Terlizzi: centrale dello spaccio in abitazione. Arrestati due uomini ed una donna

Autore Redazione Canale 7 | ven, 27 ott 2017 | 560 viste | Carabinieri Cc-Terlizzi Cronaca

L'operazione è stata condotta dai miliatri della Tenenza di Terlizzi

( da comunicato) - Avevano adibito la loro abitazione a "dispenser" della droga nel centro storico di Terlizzi, dalla quale distribuivano dosi di cocaina e marijuana. Questa la scoperta fatta nel pomeriggio di ieri dai Carabinieri della locale coadiuvati dal Nucleo Cinofili dei Carabinieri di Modugno (BA), nell’ambito di un servizio mirato al contrasto della diffusione degli stupefacenti. Nell’operazione sono stati arrestati due trentacinquenni terlizzesi,  ed una donna ventinovenne, anch'essa del posto, convivente di uno dei due uomini citati, con l’accusa di spaccio e detenzione di sostanze stupefacenti.

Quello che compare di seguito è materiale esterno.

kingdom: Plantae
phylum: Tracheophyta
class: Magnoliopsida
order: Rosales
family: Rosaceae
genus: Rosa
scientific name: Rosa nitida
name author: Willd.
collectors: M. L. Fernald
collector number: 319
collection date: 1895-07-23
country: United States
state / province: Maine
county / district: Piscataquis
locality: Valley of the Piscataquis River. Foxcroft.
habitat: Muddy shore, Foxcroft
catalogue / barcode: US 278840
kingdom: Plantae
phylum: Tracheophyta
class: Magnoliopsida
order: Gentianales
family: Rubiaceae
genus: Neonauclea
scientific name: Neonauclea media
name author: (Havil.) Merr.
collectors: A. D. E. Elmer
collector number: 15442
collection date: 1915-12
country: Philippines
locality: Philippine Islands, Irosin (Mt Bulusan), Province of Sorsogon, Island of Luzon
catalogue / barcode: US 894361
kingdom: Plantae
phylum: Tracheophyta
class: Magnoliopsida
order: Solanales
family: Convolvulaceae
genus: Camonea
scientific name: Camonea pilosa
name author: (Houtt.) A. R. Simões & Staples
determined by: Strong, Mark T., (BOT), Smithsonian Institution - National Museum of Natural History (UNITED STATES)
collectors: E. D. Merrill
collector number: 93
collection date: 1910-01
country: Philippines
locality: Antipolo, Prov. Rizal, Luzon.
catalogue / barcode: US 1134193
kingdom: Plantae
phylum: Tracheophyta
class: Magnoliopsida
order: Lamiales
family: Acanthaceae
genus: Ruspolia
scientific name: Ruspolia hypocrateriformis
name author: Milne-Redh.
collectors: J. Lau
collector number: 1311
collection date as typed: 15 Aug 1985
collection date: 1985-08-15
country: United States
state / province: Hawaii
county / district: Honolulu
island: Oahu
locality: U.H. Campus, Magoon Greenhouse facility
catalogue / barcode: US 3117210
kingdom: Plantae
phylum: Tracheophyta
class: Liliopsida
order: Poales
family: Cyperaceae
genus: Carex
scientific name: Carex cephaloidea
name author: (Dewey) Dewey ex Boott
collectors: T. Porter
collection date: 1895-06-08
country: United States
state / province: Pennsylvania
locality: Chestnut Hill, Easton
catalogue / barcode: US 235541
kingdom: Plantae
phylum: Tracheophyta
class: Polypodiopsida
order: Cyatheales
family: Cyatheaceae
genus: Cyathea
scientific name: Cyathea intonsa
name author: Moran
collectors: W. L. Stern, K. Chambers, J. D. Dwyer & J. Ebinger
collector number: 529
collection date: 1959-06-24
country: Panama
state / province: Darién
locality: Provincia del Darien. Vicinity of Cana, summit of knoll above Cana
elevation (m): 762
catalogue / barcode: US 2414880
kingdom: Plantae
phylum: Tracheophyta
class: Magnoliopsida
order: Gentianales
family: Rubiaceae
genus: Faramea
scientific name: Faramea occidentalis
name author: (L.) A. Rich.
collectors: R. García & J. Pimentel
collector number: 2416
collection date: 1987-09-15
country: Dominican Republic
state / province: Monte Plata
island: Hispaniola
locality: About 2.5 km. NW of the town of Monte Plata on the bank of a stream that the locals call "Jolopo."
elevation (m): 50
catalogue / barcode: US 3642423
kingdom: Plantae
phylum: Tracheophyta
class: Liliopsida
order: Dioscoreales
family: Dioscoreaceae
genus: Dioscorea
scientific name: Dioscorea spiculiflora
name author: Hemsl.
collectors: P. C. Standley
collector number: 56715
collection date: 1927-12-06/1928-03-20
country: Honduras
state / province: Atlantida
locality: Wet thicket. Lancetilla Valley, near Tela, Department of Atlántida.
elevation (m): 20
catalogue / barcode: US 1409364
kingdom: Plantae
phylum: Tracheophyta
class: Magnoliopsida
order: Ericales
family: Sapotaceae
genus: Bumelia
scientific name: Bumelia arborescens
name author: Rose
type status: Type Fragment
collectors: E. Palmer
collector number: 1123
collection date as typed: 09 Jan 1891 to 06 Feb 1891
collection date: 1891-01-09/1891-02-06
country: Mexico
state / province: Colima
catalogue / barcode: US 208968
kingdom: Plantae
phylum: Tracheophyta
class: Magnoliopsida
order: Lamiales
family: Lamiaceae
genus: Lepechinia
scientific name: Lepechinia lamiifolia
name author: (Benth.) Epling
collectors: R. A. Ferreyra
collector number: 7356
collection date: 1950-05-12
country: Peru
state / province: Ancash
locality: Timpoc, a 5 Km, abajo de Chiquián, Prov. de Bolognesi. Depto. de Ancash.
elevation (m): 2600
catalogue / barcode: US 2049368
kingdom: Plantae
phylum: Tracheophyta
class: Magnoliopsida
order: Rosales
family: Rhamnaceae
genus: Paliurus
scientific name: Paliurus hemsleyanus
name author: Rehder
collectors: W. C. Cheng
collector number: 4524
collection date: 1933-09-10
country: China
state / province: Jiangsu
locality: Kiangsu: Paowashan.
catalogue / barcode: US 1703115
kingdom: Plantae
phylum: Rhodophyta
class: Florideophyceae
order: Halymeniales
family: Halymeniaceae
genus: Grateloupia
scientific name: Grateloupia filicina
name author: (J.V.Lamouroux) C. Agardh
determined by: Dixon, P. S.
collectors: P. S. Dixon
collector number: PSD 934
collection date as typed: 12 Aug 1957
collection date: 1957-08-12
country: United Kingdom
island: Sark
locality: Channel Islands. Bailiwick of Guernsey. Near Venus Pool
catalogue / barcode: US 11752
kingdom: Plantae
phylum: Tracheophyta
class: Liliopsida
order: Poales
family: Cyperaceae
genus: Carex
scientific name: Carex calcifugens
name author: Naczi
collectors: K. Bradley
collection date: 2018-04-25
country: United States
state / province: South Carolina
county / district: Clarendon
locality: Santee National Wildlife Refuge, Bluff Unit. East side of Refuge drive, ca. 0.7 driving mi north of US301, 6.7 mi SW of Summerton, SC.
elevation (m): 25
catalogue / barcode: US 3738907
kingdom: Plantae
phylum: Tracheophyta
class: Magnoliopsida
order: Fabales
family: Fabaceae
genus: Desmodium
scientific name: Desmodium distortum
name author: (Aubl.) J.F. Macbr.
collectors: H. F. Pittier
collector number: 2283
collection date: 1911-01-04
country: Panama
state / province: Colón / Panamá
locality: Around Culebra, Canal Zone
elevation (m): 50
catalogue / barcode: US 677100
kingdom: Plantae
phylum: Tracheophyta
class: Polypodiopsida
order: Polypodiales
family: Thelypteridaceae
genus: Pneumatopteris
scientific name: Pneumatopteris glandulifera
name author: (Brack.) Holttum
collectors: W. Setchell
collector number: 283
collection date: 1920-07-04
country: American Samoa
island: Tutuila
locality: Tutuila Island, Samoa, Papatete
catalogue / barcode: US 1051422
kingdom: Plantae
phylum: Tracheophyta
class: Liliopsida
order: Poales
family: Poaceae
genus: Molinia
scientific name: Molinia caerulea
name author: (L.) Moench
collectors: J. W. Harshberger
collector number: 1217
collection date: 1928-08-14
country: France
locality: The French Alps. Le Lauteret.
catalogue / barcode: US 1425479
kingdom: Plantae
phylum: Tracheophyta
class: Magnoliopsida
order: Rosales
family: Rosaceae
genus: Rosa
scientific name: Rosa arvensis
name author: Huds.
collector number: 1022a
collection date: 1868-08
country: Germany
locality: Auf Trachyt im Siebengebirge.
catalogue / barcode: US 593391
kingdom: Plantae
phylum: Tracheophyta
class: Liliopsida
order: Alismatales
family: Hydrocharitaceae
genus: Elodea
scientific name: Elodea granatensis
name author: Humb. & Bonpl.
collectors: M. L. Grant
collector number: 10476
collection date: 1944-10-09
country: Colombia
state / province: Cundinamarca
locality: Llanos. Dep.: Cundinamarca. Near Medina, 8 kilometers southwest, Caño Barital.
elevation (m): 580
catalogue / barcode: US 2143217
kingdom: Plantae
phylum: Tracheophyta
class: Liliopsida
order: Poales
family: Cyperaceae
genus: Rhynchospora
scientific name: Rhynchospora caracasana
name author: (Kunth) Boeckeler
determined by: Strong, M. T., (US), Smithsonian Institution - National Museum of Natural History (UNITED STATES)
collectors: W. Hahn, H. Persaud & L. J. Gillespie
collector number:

L'attenzione dei militari è stata attirata dal continuo andirivieni di giovani del posto e non, che in diverse ore della giornata, raggiungevano la casa di uno degli arrestati,   il quale, tra l'altro, proprio in quell’abitazione si trovava agli arresti domiciliari. I militari, decidevano quindi di perquisire l’abitazione, scovando, occultate sulle persone ed in alcune stanze dell'abitazione, diverse dosi di droga, già confezionate. Altro stupefacente, veniva invece recuperato dai militari,  nella rete fognaria dell'abitazione, grazie al fiuto del cane antidroga che ha passato al setaccio diversi tombini dell'area antistante  l’ingresso, dopo che gli spacciatori avevano maldestramente cercato invano di disfarsene, gettandolo nel water. Oltre alla droga, corrispondente a circa 40 grammi di cocaina e qualche grammo di marijuana,  in casa sono stati rinvenuti oggetti utili al confezionamento ed alla conservazione della sostanza, nonché la somma contante di 438,00 euro, ritenuta il provento dell’illecita attività. Lo stupefacente, il denaro ed il materiale per il confezionamento sono stati sequestrati.  Su disposizione della Procura della Repubblica di Trani (BT), uno dei due uomini e la donna sono finiti agli arresti domiciliari, mentre per il secondo uomo, già agli arresti domiciliari, si sono aperte le porte del carcere di Trani.